◆ WRITTEN REQUEST: Collect every line in the records below that contains the string "Outline", and match case exactly.

Saved entries:

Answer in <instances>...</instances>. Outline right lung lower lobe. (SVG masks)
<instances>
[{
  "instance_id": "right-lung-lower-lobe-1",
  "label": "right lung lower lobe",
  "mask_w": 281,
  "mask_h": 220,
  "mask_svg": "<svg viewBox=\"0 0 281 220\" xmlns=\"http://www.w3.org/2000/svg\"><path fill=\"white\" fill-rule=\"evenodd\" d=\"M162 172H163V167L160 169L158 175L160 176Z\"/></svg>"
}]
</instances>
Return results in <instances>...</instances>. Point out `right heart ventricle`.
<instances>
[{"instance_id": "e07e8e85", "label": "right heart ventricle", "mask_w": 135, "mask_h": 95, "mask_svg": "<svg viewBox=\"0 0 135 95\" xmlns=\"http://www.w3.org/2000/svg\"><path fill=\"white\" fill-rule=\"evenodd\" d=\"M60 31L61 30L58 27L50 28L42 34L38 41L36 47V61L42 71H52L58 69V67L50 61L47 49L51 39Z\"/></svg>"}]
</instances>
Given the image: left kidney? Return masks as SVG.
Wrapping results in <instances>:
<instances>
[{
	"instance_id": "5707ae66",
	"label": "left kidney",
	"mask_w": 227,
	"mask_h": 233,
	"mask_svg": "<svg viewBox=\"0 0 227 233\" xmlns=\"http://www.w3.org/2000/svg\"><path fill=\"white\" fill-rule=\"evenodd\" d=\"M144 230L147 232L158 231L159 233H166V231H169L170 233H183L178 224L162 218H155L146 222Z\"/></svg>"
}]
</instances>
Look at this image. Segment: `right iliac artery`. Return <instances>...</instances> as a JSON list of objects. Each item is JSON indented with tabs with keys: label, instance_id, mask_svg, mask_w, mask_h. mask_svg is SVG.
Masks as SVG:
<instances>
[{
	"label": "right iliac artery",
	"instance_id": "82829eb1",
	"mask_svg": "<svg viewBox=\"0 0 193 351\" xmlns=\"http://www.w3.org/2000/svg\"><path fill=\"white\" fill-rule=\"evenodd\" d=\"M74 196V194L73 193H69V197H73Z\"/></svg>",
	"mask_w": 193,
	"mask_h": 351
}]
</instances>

* * *

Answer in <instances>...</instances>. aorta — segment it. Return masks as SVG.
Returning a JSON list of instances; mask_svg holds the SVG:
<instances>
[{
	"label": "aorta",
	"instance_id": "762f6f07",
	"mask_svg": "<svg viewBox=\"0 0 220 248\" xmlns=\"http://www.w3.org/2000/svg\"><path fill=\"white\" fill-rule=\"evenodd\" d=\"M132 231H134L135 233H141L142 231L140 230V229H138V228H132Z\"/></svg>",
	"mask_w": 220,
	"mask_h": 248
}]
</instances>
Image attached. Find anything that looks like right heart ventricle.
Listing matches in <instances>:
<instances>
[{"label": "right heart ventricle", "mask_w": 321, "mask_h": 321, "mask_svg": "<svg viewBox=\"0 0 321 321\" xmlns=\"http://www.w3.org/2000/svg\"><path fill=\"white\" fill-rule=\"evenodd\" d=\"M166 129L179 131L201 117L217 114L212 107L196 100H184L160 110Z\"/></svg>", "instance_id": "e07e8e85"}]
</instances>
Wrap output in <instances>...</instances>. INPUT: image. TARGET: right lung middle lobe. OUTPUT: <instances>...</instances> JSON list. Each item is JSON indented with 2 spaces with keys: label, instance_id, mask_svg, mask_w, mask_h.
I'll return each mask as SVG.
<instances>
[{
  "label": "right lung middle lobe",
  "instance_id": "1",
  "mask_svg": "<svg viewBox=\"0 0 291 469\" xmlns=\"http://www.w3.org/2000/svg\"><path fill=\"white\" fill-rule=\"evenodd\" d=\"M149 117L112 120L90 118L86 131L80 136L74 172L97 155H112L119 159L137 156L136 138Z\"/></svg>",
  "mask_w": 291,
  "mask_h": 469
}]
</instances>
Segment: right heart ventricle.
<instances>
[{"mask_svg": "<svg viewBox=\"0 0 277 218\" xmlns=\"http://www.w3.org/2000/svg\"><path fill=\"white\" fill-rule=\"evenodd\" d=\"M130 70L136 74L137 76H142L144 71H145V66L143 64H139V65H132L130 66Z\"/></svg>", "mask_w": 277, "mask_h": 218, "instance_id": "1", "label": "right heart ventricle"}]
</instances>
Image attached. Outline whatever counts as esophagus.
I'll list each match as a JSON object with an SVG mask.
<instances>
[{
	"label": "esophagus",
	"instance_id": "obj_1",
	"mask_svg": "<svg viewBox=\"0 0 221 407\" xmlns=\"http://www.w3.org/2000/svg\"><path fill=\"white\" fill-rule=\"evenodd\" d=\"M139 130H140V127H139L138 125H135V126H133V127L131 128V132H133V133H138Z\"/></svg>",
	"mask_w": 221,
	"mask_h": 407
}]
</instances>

◆ FINAL RESULT:
Answer in <instances>...</instances>. Outline right lung lower lobe. (SVG masks)
Image attached. Outline whatever counts as esophagus.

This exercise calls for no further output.